==== DATA TO EXAMINE
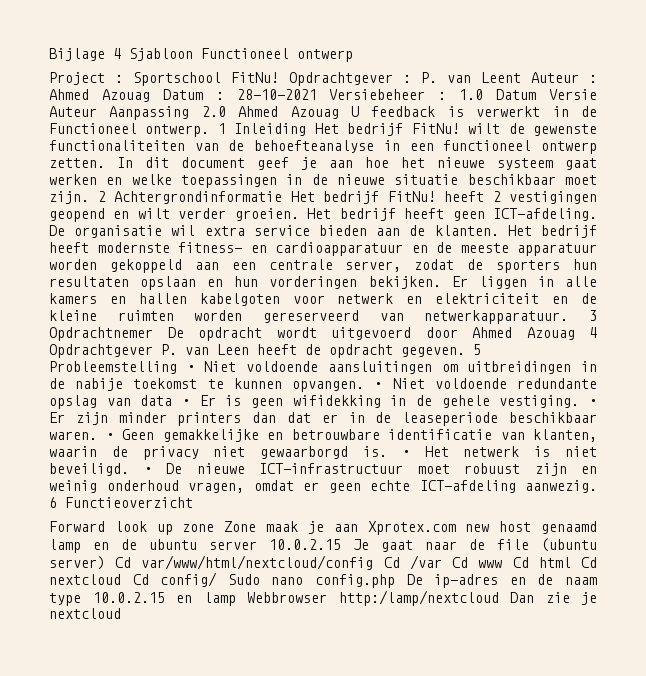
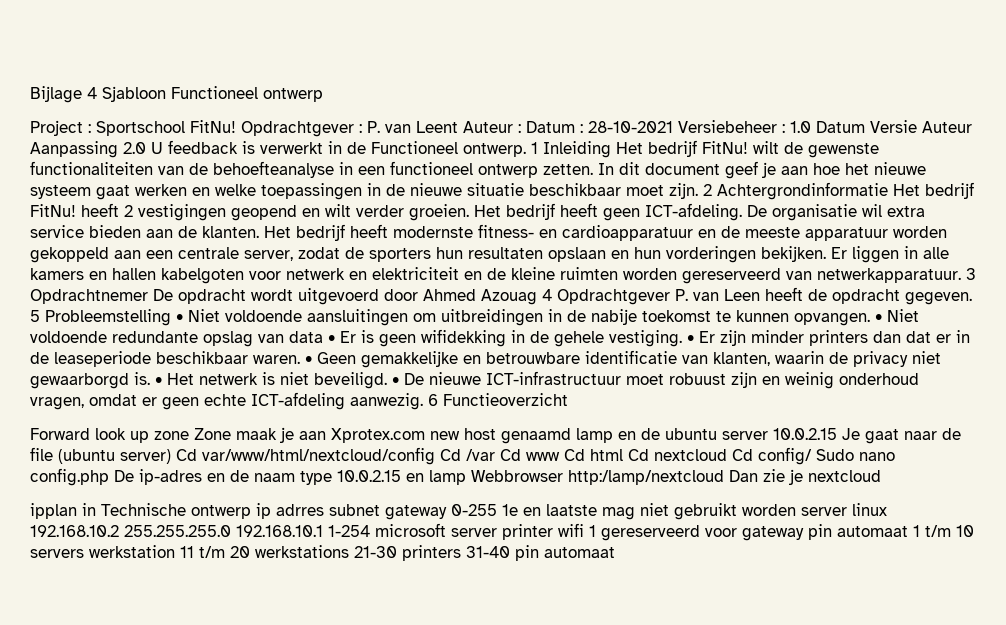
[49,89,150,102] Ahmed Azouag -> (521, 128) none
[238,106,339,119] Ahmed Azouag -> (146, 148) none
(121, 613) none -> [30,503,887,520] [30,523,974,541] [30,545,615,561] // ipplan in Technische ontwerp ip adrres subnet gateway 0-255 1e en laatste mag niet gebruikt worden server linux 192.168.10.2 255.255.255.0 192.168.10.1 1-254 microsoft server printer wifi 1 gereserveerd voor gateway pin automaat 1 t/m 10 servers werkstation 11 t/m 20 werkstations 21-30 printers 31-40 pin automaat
========
==== DATA TO EXAMINE
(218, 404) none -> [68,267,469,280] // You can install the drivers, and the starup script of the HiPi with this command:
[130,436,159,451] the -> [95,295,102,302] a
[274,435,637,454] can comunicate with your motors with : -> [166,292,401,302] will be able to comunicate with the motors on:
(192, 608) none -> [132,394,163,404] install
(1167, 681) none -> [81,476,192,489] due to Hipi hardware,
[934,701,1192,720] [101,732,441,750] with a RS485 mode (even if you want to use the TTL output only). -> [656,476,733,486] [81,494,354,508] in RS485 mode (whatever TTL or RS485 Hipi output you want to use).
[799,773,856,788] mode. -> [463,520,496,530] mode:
========
WHAT TO DO ▸ In the listing above, find the line with "[934,701,1192,720] [101,732,441,750] with" and the line with "[799,773,856,788] mode. ->", then print exactly those lines and every line between them.

REPLY TO THE TASK ▸
[934,701,1192,720] [101,732,441,750] with a RS485 mode (even if you want to use the TTL output only). -> [656,476,733,486] [81,494,354,508] in RS485 mode (whatever TTL or RS485 Hipi output you want to use).
[799,773,856,788] mode. -> [463,520,496,530] mode:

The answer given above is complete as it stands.